22 Jul 2024


The Fieldbus and Hart foundations get the urge to merge

The Fieldbus Foundation and the Hart Communication Foundation are discussing a possible merger to form a single body dedicated to intelligent device communications in process automation.

In a joint statement, the chairmen of the two organisations – Dr Gunther Kegel of the Fieldbus Foundation and Mark Schumacher of the Hart Communication Foundation – say that a merger would provide “significant benefits” to both end-users and suppliers.
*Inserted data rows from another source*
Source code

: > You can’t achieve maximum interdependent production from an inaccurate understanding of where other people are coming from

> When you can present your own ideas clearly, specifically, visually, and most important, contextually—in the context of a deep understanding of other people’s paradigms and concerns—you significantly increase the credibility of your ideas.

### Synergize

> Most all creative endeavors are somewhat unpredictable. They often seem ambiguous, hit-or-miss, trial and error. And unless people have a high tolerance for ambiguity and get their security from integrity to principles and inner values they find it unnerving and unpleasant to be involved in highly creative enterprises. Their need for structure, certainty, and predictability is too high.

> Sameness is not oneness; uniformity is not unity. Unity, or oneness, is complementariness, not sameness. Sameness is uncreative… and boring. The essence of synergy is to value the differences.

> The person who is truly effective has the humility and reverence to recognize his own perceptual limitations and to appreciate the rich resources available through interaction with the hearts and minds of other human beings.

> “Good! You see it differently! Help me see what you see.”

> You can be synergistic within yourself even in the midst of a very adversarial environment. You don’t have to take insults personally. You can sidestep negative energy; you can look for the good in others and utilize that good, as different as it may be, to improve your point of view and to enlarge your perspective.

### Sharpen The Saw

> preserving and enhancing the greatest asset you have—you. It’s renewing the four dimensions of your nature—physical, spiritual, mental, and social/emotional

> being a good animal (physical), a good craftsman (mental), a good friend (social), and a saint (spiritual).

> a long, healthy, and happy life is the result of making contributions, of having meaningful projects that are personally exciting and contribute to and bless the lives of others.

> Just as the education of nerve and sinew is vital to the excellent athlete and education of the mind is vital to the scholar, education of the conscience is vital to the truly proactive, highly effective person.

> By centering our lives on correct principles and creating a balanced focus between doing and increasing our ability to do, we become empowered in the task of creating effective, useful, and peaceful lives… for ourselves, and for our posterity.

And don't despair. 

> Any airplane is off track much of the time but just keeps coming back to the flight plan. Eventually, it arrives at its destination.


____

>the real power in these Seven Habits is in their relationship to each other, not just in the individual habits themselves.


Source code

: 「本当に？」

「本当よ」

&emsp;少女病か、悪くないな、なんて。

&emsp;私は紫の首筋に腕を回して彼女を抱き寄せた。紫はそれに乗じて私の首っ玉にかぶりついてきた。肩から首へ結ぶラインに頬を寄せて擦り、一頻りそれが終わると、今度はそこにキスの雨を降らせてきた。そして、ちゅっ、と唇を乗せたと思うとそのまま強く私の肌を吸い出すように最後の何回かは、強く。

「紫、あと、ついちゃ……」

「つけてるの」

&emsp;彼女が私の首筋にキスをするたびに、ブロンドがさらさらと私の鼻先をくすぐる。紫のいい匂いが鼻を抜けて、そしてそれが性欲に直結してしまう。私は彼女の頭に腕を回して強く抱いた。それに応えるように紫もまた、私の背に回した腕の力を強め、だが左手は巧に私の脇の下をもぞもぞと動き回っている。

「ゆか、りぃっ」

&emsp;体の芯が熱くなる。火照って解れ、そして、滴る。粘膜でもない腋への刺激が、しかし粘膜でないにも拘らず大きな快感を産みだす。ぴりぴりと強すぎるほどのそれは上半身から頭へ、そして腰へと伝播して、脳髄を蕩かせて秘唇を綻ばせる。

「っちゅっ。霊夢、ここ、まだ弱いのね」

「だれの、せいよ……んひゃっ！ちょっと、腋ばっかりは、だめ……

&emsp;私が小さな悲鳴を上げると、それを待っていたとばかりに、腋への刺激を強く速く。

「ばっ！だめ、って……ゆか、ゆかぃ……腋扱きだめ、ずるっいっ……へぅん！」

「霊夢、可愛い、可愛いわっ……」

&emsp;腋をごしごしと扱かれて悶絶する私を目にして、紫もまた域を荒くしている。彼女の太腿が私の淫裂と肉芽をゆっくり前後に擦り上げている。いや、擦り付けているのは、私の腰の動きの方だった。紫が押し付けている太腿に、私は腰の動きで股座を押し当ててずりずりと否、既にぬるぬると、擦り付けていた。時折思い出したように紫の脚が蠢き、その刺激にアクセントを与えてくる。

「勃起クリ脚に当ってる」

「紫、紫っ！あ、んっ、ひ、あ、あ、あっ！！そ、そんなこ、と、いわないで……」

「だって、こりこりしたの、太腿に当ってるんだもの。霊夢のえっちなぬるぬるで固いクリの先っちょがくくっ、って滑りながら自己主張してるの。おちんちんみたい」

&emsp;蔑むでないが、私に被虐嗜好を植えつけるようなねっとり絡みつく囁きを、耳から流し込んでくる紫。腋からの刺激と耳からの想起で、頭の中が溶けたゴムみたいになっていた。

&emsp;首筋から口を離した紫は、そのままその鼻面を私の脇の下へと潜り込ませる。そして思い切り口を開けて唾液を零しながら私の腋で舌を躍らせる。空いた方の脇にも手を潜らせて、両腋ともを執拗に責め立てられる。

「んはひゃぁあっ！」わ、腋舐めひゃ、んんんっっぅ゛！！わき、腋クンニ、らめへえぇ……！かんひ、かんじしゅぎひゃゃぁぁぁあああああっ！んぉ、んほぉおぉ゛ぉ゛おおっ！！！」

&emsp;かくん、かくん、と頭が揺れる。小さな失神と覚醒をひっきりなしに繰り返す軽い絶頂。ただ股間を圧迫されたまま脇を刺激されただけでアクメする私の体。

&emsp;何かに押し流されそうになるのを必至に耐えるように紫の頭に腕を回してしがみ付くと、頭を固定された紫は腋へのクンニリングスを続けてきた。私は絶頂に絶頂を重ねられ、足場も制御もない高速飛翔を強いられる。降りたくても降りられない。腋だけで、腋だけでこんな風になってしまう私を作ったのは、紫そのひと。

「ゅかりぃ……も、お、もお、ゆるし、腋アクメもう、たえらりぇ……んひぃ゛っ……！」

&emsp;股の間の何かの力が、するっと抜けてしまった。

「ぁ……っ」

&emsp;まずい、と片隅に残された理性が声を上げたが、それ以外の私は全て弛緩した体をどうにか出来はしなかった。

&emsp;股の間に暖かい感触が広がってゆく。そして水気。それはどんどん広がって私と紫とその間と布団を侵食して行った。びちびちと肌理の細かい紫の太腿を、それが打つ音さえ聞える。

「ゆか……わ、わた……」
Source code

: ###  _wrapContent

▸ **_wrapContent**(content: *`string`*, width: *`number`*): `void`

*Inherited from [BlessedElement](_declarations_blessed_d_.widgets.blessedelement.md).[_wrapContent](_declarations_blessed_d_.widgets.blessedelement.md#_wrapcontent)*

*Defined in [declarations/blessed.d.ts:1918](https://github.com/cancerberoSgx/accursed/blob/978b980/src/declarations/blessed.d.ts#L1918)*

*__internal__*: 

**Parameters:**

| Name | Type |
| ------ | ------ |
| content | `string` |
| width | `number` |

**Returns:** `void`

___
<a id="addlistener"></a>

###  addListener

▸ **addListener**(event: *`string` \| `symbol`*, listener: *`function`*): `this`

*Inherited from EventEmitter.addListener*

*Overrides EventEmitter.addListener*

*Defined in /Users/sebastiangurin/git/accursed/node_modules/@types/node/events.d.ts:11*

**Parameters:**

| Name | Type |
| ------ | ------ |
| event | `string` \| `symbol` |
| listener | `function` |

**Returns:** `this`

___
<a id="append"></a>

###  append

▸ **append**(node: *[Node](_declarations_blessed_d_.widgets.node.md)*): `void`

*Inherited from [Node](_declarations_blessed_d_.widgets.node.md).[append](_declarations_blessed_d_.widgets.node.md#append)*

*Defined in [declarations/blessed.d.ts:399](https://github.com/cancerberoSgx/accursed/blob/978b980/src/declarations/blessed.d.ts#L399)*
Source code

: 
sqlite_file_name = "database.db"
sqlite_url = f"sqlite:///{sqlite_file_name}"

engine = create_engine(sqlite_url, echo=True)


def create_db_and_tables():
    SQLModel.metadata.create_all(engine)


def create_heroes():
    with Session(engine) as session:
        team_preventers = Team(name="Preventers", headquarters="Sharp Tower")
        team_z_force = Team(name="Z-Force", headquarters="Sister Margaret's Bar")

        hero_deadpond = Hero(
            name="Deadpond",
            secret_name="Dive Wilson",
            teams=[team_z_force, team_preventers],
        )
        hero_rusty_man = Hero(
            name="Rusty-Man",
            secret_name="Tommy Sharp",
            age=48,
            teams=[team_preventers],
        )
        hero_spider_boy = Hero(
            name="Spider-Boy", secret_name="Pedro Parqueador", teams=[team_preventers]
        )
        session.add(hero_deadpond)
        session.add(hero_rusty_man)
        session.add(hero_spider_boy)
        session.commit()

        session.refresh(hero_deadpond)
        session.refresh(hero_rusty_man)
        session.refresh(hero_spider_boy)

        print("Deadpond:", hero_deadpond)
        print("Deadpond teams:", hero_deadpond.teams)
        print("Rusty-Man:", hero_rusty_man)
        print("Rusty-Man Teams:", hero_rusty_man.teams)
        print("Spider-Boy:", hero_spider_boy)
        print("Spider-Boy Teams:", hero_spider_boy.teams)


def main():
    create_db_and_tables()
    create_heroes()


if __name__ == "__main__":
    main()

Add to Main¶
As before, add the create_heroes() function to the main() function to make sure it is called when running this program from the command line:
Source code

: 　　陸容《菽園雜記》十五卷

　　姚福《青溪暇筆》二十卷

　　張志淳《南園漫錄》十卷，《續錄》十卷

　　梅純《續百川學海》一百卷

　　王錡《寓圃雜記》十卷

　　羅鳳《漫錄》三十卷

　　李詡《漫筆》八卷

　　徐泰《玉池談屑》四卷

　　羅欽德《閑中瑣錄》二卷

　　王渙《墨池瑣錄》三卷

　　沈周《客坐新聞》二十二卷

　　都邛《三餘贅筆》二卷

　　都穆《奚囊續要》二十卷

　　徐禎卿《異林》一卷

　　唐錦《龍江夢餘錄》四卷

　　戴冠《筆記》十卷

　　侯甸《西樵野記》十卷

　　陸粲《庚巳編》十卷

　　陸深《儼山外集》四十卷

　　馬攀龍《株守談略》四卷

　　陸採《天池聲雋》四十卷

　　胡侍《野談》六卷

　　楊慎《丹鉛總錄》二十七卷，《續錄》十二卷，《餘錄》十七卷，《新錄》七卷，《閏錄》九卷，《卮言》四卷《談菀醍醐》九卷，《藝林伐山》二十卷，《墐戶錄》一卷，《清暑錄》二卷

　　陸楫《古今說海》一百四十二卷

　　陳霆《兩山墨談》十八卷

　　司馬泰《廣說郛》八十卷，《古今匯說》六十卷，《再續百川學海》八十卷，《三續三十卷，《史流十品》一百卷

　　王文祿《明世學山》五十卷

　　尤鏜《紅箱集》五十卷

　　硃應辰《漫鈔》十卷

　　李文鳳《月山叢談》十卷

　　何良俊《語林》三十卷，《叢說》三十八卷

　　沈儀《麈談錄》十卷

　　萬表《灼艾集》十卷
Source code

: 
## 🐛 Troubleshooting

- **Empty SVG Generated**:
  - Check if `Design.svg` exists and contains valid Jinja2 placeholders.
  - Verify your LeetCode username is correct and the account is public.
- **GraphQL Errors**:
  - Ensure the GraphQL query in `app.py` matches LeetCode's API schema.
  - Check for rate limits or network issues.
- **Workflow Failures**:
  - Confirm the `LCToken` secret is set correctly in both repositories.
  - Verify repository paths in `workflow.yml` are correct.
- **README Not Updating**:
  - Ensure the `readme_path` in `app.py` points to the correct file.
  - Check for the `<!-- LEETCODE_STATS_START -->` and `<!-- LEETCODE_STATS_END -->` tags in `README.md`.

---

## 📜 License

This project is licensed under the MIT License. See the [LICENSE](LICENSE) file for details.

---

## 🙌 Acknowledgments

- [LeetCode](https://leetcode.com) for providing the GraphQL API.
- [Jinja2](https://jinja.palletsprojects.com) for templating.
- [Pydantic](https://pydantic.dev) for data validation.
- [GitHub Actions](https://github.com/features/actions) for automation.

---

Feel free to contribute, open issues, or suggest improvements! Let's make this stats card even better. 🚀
For end-users, they suggest, a single combined organisation would provide “a full solution that addresses every conceivable aspect of field communications and intelligent device management”. For suppliers, it “would create efficiencies in resource utilisation, consistency of processes and procedures, and would deliver significant improvements in member services and support.” 

The two organisations have a long history of cooperation. For example, they worked together to develop international standards such as Electronic Device Description Language (EDDL) and, more recently, the Field Device Integration (FDI) specification. The merger could harmonise many aspects of the two protocols, making them easier to implement and to obtain their benefits in plant operations and maintenance.

The presidents of the two organisations – Richard Timoney of the Fieldbus Foundation and Ted Masters of the Hart Communication Foundation – say that the decision to investigate the merger of the organisations “provides momentum for a major step forward in the evolution of intelligent devices and the world of industrial communications.”

But the two bodies emphasise that a merger is not inevitable and that study teams from each organisation will first review the proposal and members of both will have to approve the merger in a vote. They envisage a “true merger of equals”, not an acquisition of one organisation by the other.

If the merger goes ahead, the Foundation fieldbus and Hart specifications would continue to exist and to evolve separately. Each protocol would keep and maintain its brand name, trademarks and patents. The combined organisation would support the wireless strategies that exist today and would continue to seek areas for harmonisation.

If the two foundations do agree to merge, they aim to complete the process by mid-2014.